There can be occasions when an omission in a finding is so manifestly inadvertant and insignificant that the finding can be adequate notwithstanding it. County regards this as such an occasion and refers to “commercial” as a mere “magic word.” In our view, the word is far more than that: county’s ordinance (like the argicultural land statutes and Goal 3)
emphasizes that a lot must be used for commercial farming in order to qualify as the location of a dwelling in conjunction with farm use. The finding simply does not address commercial farming, either in connection with lot sizes or intensity of uses.
County argues, alternatively, that its decision is affirmable under ORS 197.835(10)(b), notwithstanding any defect in the finding, because there is “relevant evidence in the record which clearly supports the decision.” LUBA disagreed that that is a basis for approving the finding, and so do we.
Respondent cross-petitions and assigns three errors. The first assignment does not demonstrate error or warrant discussion. His second is that LUBA erred by concluding:
“We do not fault the county for failure to make a finding that a dwelling is customarily provided in conjunction with the proposed farm use under these circumstances. ZDO 401.04A does not require such a finding.”
It follows from our earlier discussion of ORS 215.283(1)(f) and of LUBA’s
Matteo
decisions that a finding on that issue is
very
necessary. Whether the proposed dwelling is one which is “customarily provided in conjunction with farm use” is the threshold question. County argues that its ordinance requires no such finding, and it notes that it
“disagrees with the apparent basic premise of respondent’s argument, that the only permissible basis for approving a dwelling in conjunction with a farm use is the specific statutory authorization in ORS 215.213 or 215.283. County ordinances dealing with uses of EFU lands need not simply parrot the language of these statutes. A county may adopt and apply its own EFU regulations, provided they are acknowledged by LCDC to be in compliance with Goal 3 (as is the case here).
“The ordinance provision at issue, ZDO 401.04A, is actually far more restrictive than the statutory standard. ORS 215.283(1)(f) authorizes ‘the dwellings and other buildings customarily provided in conjunction with farm use’ as an outright permitted use, with no further restrictions. ZDO 401.04A, by contrast, treats farm dwellings like those uses authorized under ORS 215.283(2), which require ‘approval of the governing body or its designate’ (in this case the planning
director). A detailed farm management plan must be submitted and approved, the proposed operation must meet a number of criteria, and findings must be made on those criteria.” (Emphasis county’s.)
We do not agree that additional and different restrictions in local legislation obviate the need for compliance with — and a finding concerning — a standard which the state statute makes essential.
Respondent’s final assignment is that LUBA erred by holding that he waived his right to seek review of his contention that the proposed dwelling is not permissible, because it will not be situated on a “legal lot of record” under section 902.02 of the county zoning ordinance.
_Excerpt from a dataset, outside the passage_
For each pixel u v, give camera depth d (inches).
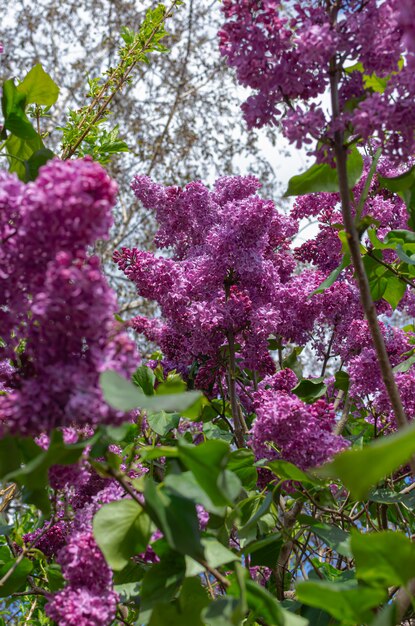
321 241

Respondent acknowledges that, at the governing body hearing, his then attorney reversed the position which he had asserted before that hearing and agreed that the proposed dwelling site was a legal lot of record. Respondent contends, however, that his attorney had no authority to make that concession and that respondent reasserted the issue in his own testimony. We do not agree that his statements clearly alerted the board that the issue was still before it, and we agree with county that the board “and all other parties involved viewed the question as having been put to rest.”
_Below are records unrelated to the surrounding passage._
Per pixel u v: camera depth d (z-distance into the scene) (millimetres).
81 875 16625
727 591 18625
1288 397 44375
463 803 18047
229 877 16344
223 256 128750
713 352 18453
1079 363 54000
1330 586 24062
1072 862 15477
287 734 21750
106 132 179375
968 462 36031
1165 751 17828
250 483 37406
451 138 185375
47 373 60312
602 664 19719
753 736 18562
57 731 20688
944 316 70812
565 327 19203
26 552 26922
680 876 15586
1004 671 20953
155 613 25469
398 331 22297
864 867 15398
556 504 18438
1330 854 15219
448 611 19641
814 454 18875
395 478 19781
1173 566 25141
Respondent also relies on our statement in
Lane County v. City of Eugene,
54 Or App 26, 33, 633 P2d 1306 (1981), that “it is not necessary for the party seeking LUBA review to have raised below the issue on which review is sought.” (Footnote omitted.) To the same effect,
see Apalategui v. Washington Co.,
80 Or App 508, 513, 723 P2d 1021 (1986). Those cases are inapposite, for two reasons. First, the parties’ evidentiary presentations at the local level in
Lane County
and
Apalategui
could not have been affected by the fact that the issues were not raised. The issue in
Lane County
was the sufficiency of the evidence to support the county’s
findings — which could only be raised after the record was closed. In
Apalategui,
the issues involved the sufficiency of the county’s notice and legal questions pertaining to legislation-—matters which could not have been influenced by any supplemental evidence which might have been offered at the local level had the issues been presented there. We cannot say that the same is true here. It may be that the applicants’ prehearing factual presentations on the lot of record issue were as complete as they wished to make or could make. The opposite may also be true, and we can make no assumption.
The second reason is related and possibly more important. County states:
“[I]t is important to draw the distinction between a LUBA petitioner who simply has not raised an issue before the local body and one who affirmatively states below that he agrees with the opposing side. By virtue of both state statute and prior decisions of this Court, a petitioner is not precluded from making a particular argument simply because the issue was not raised before the local body. At the same time, a party should not be allowed to argue on appeal that black is white where that party specifically agreed below that black was black.”
We agree. Nothing in the statutes or our decisions forecloses a party to a land use case from waiving an issue or sanctions his luring another party into an abbreviated presentation at the local level through the pretense of abandoning an issue.
On petition and cross-petition, reversed and remanded for further proceedings not inconsistent with this opinion.